So, for collections, we can use explode and for struct types we can directly call the unit by dot(.).
scala> val a = spark.read.option("multiLine", true).option("mode", "PERMISSIVE").json("file:///home/hdfs/spark_2.json")
a: org.apache.spark.sql.DataFrame = [atom: array<struct<dailydata:array<struct<datatimezone:string,intervaltime:bigint,intervalvalue:bigint,utcacquisitiontime:string>>,usage:string>>, titlename: string]
scala> a.printSchema
root
|-- atom: array (nullable = true)
| |-- element: struct (containsNull = true)
| | |-- dailydata: array (nullable = true)
| | | |-- element: struct (containsNull = true)
| | | | |-- datatimezone: string (nullable = true)

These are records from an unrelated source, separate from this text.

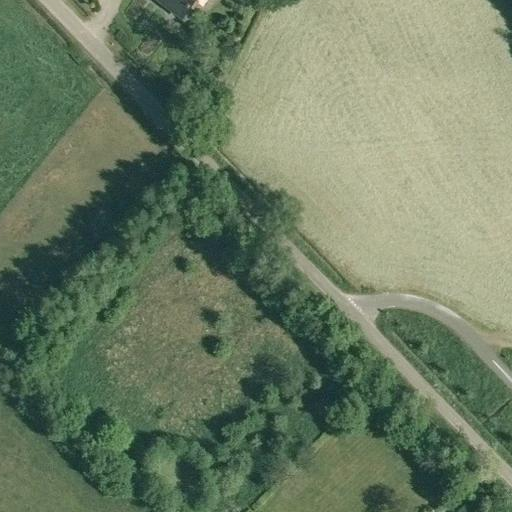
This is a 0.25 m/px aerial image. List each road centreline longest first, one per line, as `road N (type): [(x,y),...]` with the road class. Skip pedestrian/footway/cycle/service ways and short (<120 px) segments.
road 1 (unclassified): [(341,302),(46,0)]
road 2 (unclassified): [(341,302),(511,480)]
road 3 (unclassified): [(482,349),(435,309),(407,300),(341,302)]
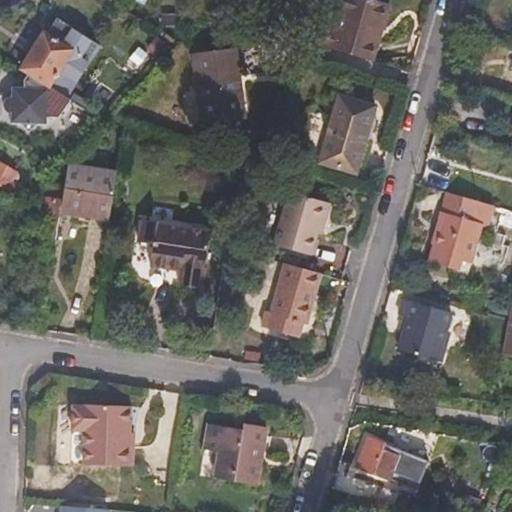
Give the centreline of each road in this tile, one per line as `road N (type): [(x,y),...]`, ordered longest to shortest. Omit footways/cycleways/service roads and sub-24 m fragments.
road 1 (residential): [(445,0),(332,399)]
road 2 (residential): [(332,399),(10,348)]
road 3 (residential): [(10,348),(0,511)]
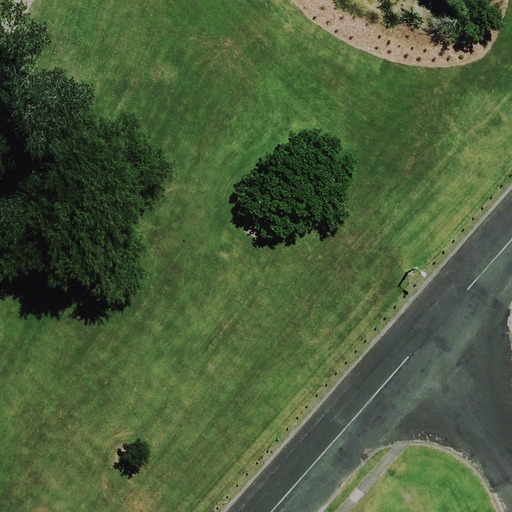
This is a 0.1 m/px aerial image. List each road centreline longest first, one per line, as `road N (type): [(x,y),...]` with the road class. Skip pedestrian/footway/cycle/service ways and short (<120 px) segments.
road 1 (residential): [(277,511),(431,333)]
road 2 (residential): [(431,333),(495,402),(511,440)]
road 3 (residential): [(431,333),(511,241)]
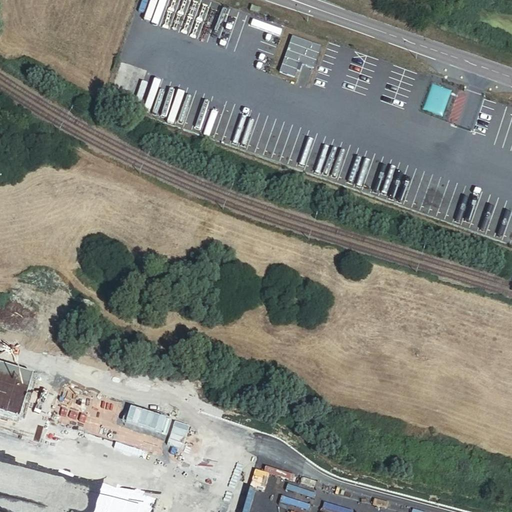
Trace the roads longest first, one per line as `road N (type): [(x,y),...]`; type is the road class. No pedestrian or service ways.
road 1 (unclassified): [(449,511),(355,489),(260,433),(191,411),(185,434),(204,485),(196,511)]
road 2 (unclassified): [(511,78),(315,8)]
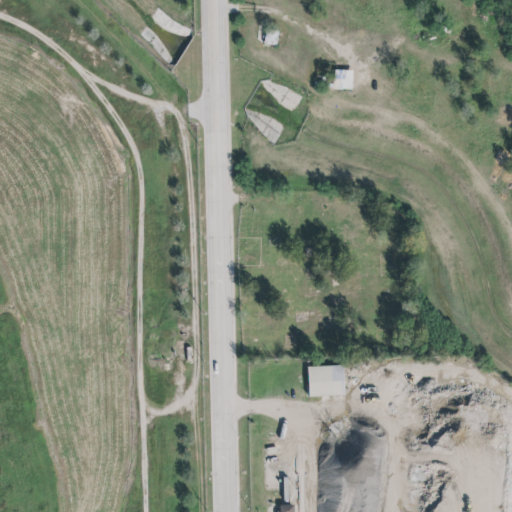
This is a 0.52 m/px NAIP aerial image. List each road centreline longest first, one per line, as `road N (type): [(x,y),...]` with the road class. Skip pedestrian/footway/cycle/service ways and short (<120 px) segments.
road 1 (track): [(0,16),(60,52),(102,90),(150,174),(153,511)]
road 2 (residential): [(227,511),(216,0)]
road 3 (track): [(185,117),(200,511)]
road 4 (track): [(93,0),(185,117),(219,104)]
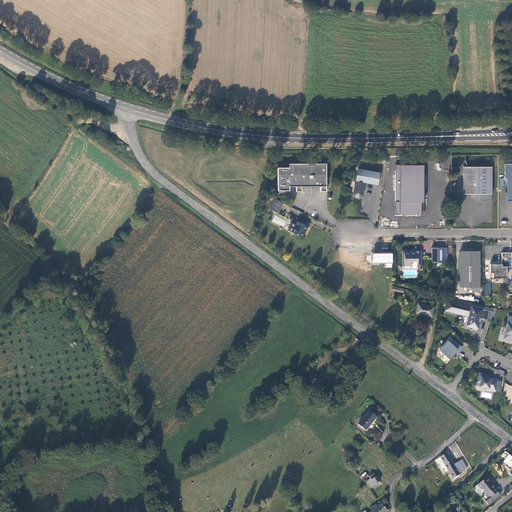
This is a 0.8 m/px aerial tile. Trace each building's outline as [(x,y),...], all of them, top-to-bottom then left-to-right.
[(449,159),(440,160),(441,170),(449,170),(449,159)] [(289,164),(289,168),(278,168),(278,190),(289,190),(289,186),(296,186),(296,191),(302,191),(302,186),(321,186),(321,191),(326,191),(326,186),(326,164),(289,164)] [(423,165),(395,166),(395,190),(399,190),(399,202),(395,202),(395,215),(424,215),(423,165)] [(492,167),(463,167),(463,194),(492,194),(492,167)] [(381,173),(358,169),(356,181),(354,192),(354,194),(355,196),(357,198),(359,198),(361,197),(363,196),(363,194),(366,183),(378,185),(381,173)] [(283,203),(275,199),(270,209),(278,213),(279,211),(283,203)] [(272,222),(284,227),(286,220),(275,215),(272,222)] [(296,225),(292,222),(288,230),(292,232),(302,237),(305,230),(306,231),(308,226),(298,221),(296,225)] [(443,248),(432,248),(432,263),(447,263),(447,249),(443,249),(443,248)] [(382,255),(372,255),(372,262),(385,262),(385,266),(392,266),(392,250),(385,250),(385,258),(382,258),(382,255)] [(404,256),(402,256),(402,263),(404,263),(404,266),(410,266),(411,265),(411,263),(418,263),(418,264),(422,264),(422,251),(414,251),(414,252),(410,253),(404,253),(404,256)] [(480,251),(460,251),(460,284),(462,287),(474,287),(474,291),(480,291),(480,251)] [(496,267),(496,264),(490,264),(490,276),(493,279),(500,279),(502,278),(507,278),(507,267),(511,267),(511,252),(502,253),(502,255),(502,264),(502,267),(496,267)] [(480,322),(481,318),(490,321),(493,312),(468,305),(468,303),(458,301),(458,303),(447,300),(445,311),(468,317),(466,326),(472,328),(472,329),(477,331),(479,322),(480,322)] [(418,303),(416,313),(431,316),(433,307),(418,303)] [(457,354),(462,348),(454,341),(451,344),(448,341),(439,350),(449,359),(454,354),(453,353),(454,352),(457,354)] [(322,381),(312,373),(307,379),(314,385),(317,387),(322,381)] [(485,390),(495,393),(497,380),(490,379),(490,380),(487,379),(488,375),(479,373),(477,383),(480,383),(479,387),(485,389),(485,390)] [(323,385),(320,389),(321,390),(319,393),(325,398),(331,391),(323,385)] [(358,424),(365,430),(371,424),(376,417),(368,411),(363,418),(358,424)] [(447,452),(447,453),(440,457),(452,479),(460,474),(459,473),(469,467),(464,458),(454,464),(447,452)] [(511,469),(511,457),(508,454),(505,452),(501,457),(505,460),(503,462),(506,465),(505,467),(511,471),(511,470),(511,469)] [(368,476),(365,473),(362,470),(357,473),(364,482),(366,481),(364,479),(368,476)] [(370,488),(379,481),(373,474),(369,477),(370,479),(366,482),(370,488)] [(485,495),(488,499),(497,492),(499,491),(496,487),(494,488),(491,484),(489,482),(486,478),(477,485),(481,490),(482,490),(486,495),(485,495)] [(444,494),(453,488),(451,485),(441,491),(444,494)] [(500,496),(497,492),(488,499),(485,502),(488,505),(500,496)] [(463,500),(460,495),(456,498),(459,503),(462,508),(466,505),(465,502),(463,500)] [(369,509),(371,511),(385,511),(387,511),(379,501),(369,509)]
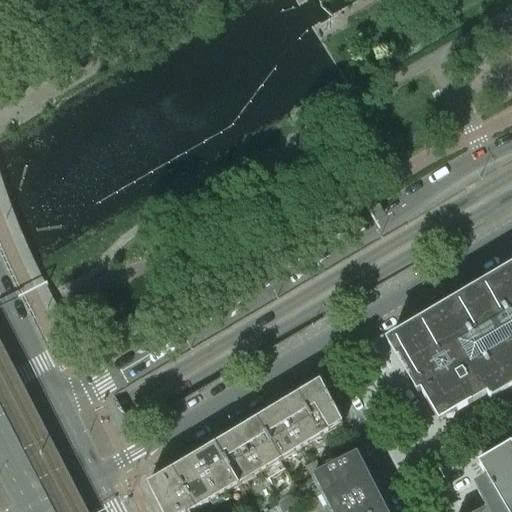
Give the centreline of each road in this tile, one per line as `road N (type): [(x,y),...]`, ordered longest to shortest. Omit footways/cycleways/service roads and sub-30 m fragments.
road 1 (secondary): [(0,495),(511,195)]
road 2 (secondary): [(511,173),(0,473)]
road 3 (secondary): [(483,153),(53,411)]
road 4 (secondary): [(89,478),(322,341)]
road 5 (unclassified): [(0,117),(202,0)]
road 6 (secondary): [(322,341),(511,230)]
road 7 (secondary): [(53,411),(0,303)]
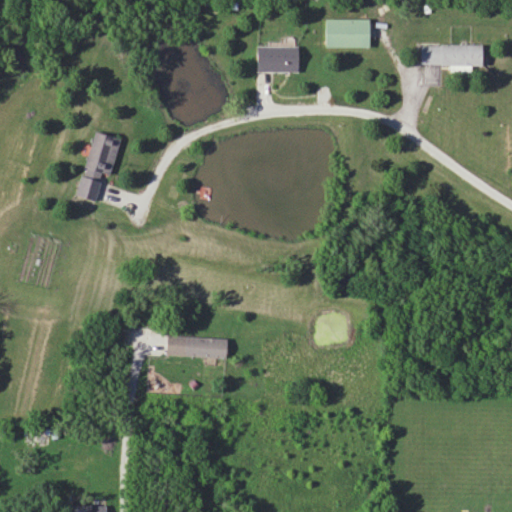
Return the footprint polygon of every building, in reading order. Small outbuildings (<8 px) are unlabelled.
[(367,47),(367,19),(324,19),(324,47),(367,47)] [(480,65),(480,45),(419,45),(419,65),(480,65)] [(296,46),(254,46),(254,71),(296,71),(296,46)] [(118,138),(91,131),(74,196),(94,201),(101,173),(108,175),(118,138)] [(224,356),(225,336),(165,334),(164,353),(224,356)]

| | | | |-- intervaltime: long (nullable = true)
| | | | |-- intervalvalue: long (nullable = true)
| | | | |-- utcacquisitiontime: string (nullable = true)
| | |-- usage: string (nullable = true)
|-- titlename: string (nullable = true)
scala> val b = a.withColumn("exploded_atom", explode(col("atom")))
b: org.apache.spark.sql.DataFrame = [atom: array<struct<dailydata:array<struct<datatimezone:string,intervaltime:bigint,intervalvalue:bigint,utcacquisitiontime:string>>,usage:string>>, titlename: string ... 1 more field]
scala> b.printSchema
root
|-- atom: array (nullable = true)
| |-- element: struct (containsNull = true)
| | |-- dailydata: array (nullable = true)
| | | |-- element: struct (containsNull = true)
| | | | |-- datatimezone: string (nullable = true)
| | | | |-- intervaltime: long (nullable = true)
| | | | |-- intervalvalue: long (nullable = true)
| | | | |-- utcacquisitiontime: string (nullable = true)
| | |-- usage: string (nullable = true)
|-- titlename: string (nullable = true)
|-- exploded_atom: struct (nullable = true)
| |-- dailydata: array (nullable = true)
| | |-- element: struct (containsNull = true)
| | | |-- datatimezone: string (nullable = true)
| | | |-- intervaltime: long (nullable = true)
| | | |-- intervalvalue: long (nullable = true)
| | | |-- utcacquisitiontime: string (nullable = true)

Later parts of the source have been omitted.